Next Wednesday, the Supreme Court will hear oral argument in Texas Department of Housing and Community Affairs v. The Inclusive Communities Project Inc. The issue presented in the case is whether disparate impact liability is cognizable under the Fair Housing Act. PLF has filed an amicus brief in this case, arguing that the Fair Housing Act does not impose disparate impact liability and that disparate impact may itself raise serious constitutional concerns.

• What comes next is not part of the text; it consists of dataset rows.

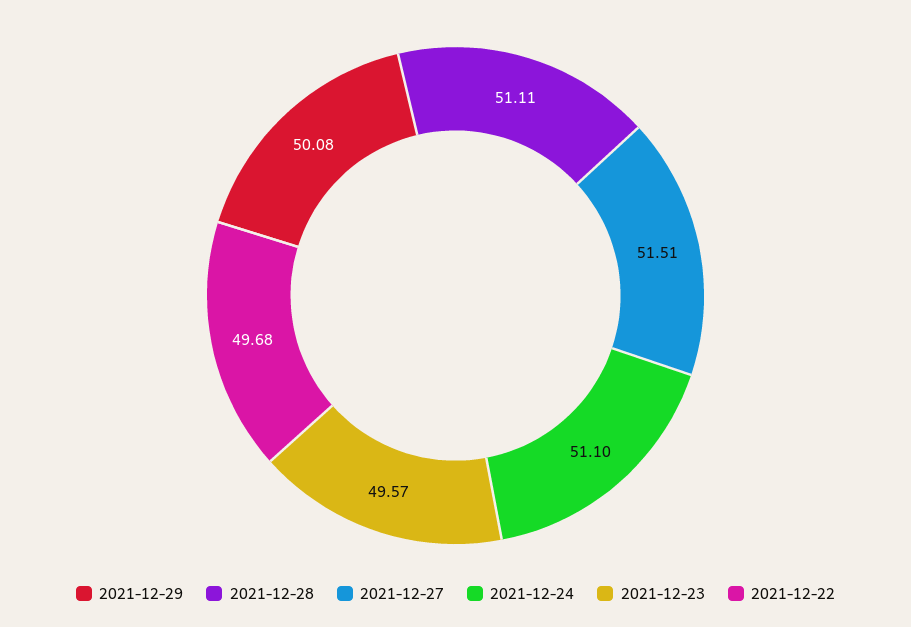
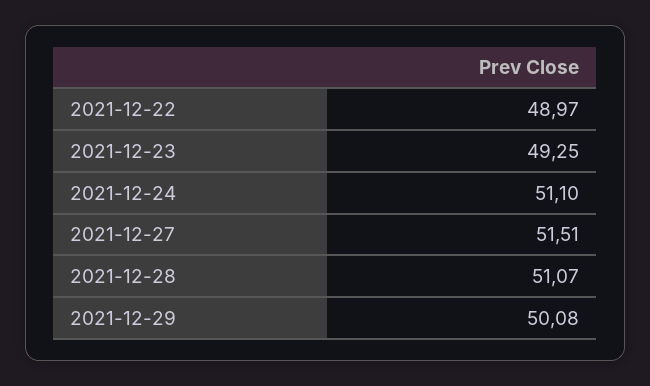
  {
    "2021-12-29": 50.08,
-   "2021-12-28": 51.11,
+   "2021-12-28": 51.07,
    "2021-12-27": 51.51,
    "2021-12-24": 51.1,
-   "2021-12-23": 49.57,
+   "2021-12-23": 49.25,
-   "2021-12-22": 49.68
+   "2021-12-22": 48.97
  }

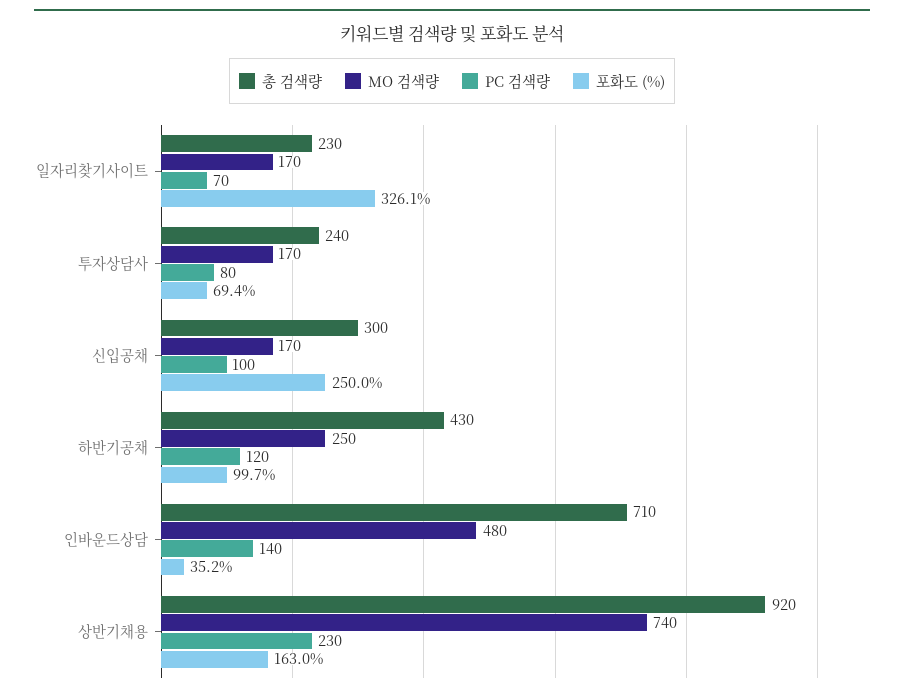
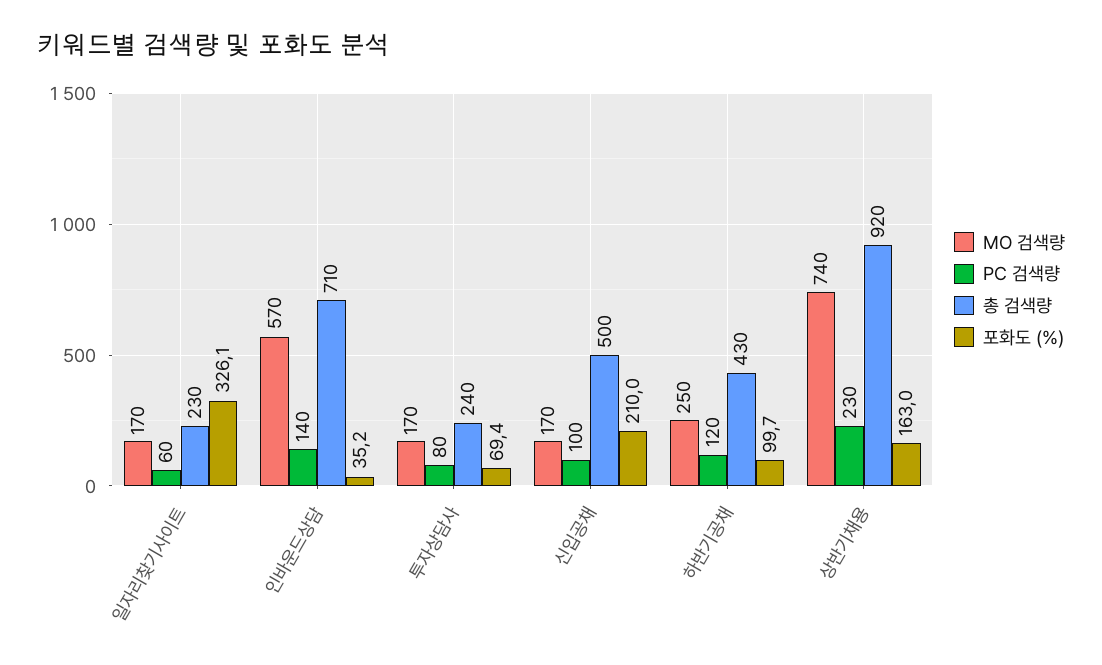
  {
    "총 검색량": {
      "일자리찾기사이트": 230,
      "투자상담사": 240,
-     "신입공채": 300,
+     "신입공채": 500,
      "하반기공채": 430,
      "인바운드상담": 710,
      "상반기채용": 920
    },
    "MO 검색량": {
      "일자리찾기사이트": 170,
      "투자상담사": 170,
      "신입공채": 170,
      "하반기공채": 250,
-     "인바운드상담": 480,
+     "인바운드상담": 570,
      "상반기채용": 740
    },
    "PC 검색량": {
-     "일자리찾기사이트": 70,
+     "일자리찾기사이트": 60,
      "투자상담사": 80,
      "신입공채": 100,
      "하반기공채": 120,
      "인바운드상담": 140,
      "상반기채용": 230
    },
    "포화도 (%)": {
      "일자리찾기사이트": 326.1,
      "투자상담사": 69.4,
-     "신입공채": 250,
+     "신입공채": 210,
      "하반기공채": 99.7,
      "인바운드상담": 35.2,
      "상반기채용": 163
    }
  }

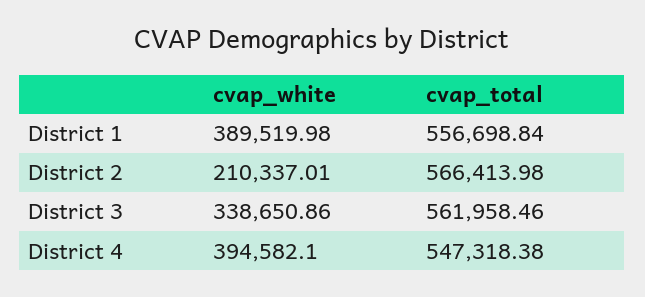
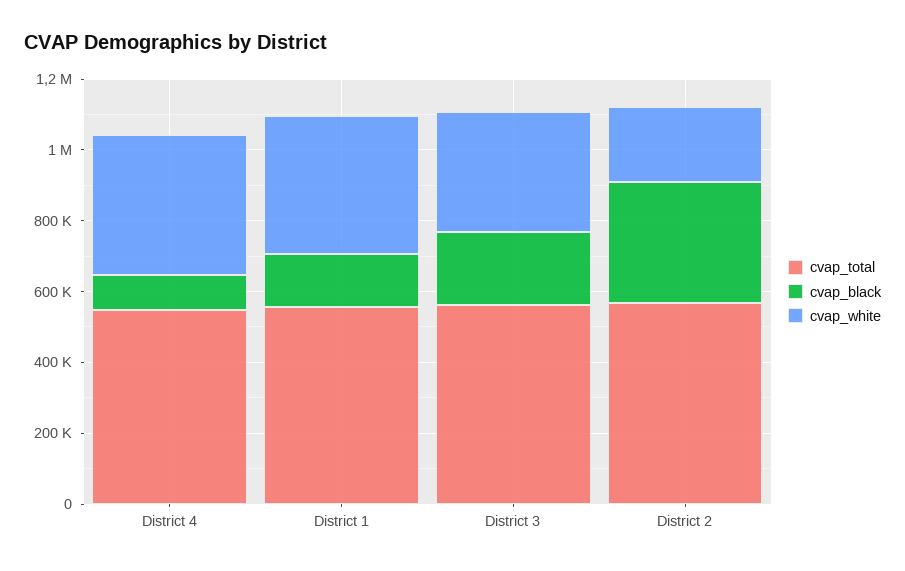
  {
    "cvap_white": {
      "District 1": 389519.98,
      "District 2": 210337.01,
      "District 3": 338650.86,
      "District 4": 394582.1
    },
    "cvap_total": {
      "District 1": 556698.84,
      "District 2": 566413.98,
      "District 3": 561958.46,
      "District 4": 547318.38
-   }
+   },
+   "cvap_black": {
+     "District 4": 100000,
+     "District 1": 150000,
+     "District 3": 200000,
+     "District 2": 350000
+   }
  }

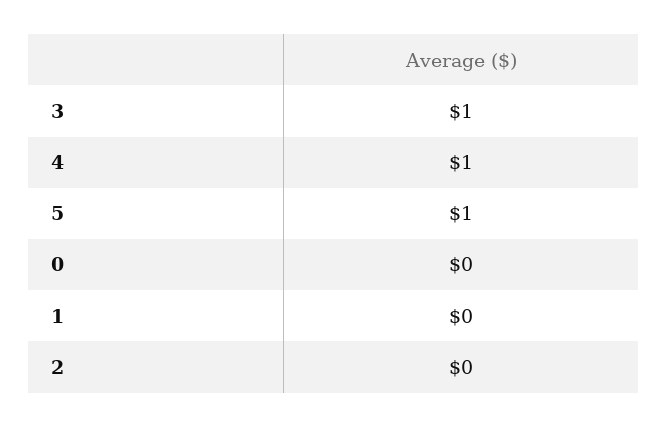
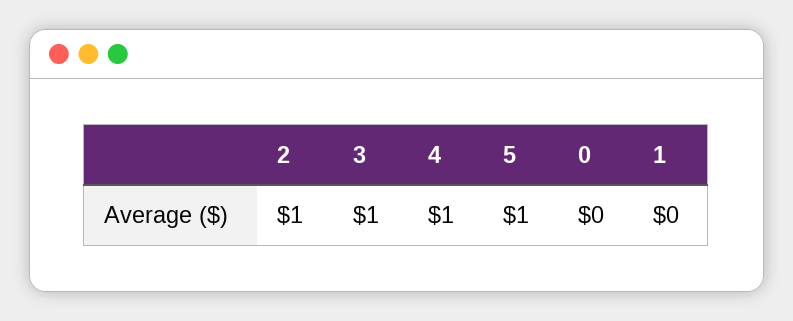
  {
    "3": 1,
    "4": 1,
    "5": 1,
    "0": 0,
    "1": 0,
-   "2": 0
+   "2": 1
  }

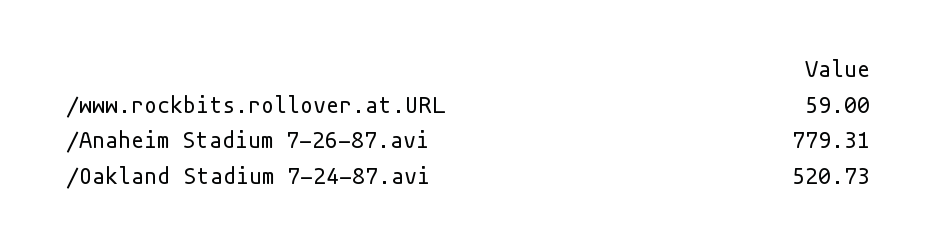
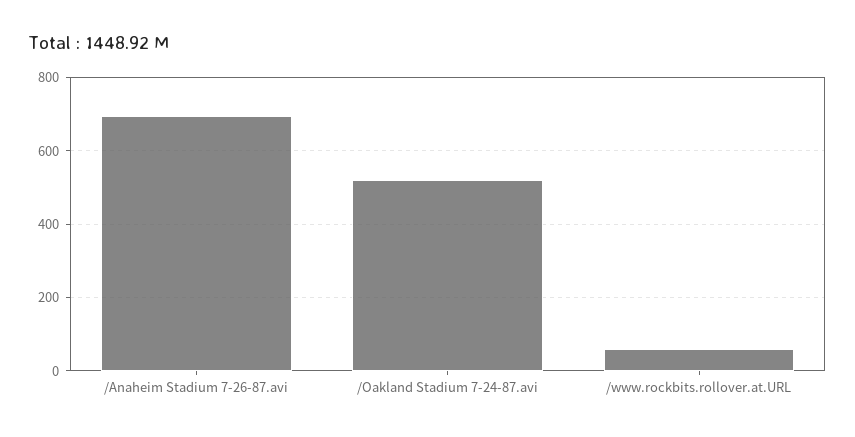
  {
    "/www.rockbits.rollover.at.URL": 59,
-   "/Anaheim Stadium 7-26-87.avi": 779.31,
+   "/Anaheim Stadium 7-26-87.avi": 700,
    "/Oakland Stadium 7-24-87.avi": 520.73
  }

Although the constitutional question is important, the Supreme Court is expected to decide this case as a matter of statutory interpretation. The Court has twice distinguished between language imposing liability for disparate treatment and language imposing liability for disparate impact. See for yourself in the clickable chart below:
The Fair Housing Act, like provisions imposing liability for disparate treatment, includes the word “refuse.” As everyone from Shakespeare (“deny thy father and refuse thy name“) to Don Corleone (“I’m going to make him an offer he can’t refuse“) knows, “refuse” signifies intent as opposed to some chance occurrence. By contrast, statutory language imposing disparate impact liability includes “affect,” a word that does not connote a requirement of intent. Dictionary examples of “affect” place some inanimate thing (“cold water” and “music”)—incapable of intent—as the object.
The Court can align the Fair Housing Act with constitutional notions of equal protection if it holds that Congress did not intend to impose disparate impact liability when it enacted the FHA. Nonetheless, PLF eagerly awaits the day when the Court will decide whether Congress can impose disparate impact liability without violating the Equal Protection Clause.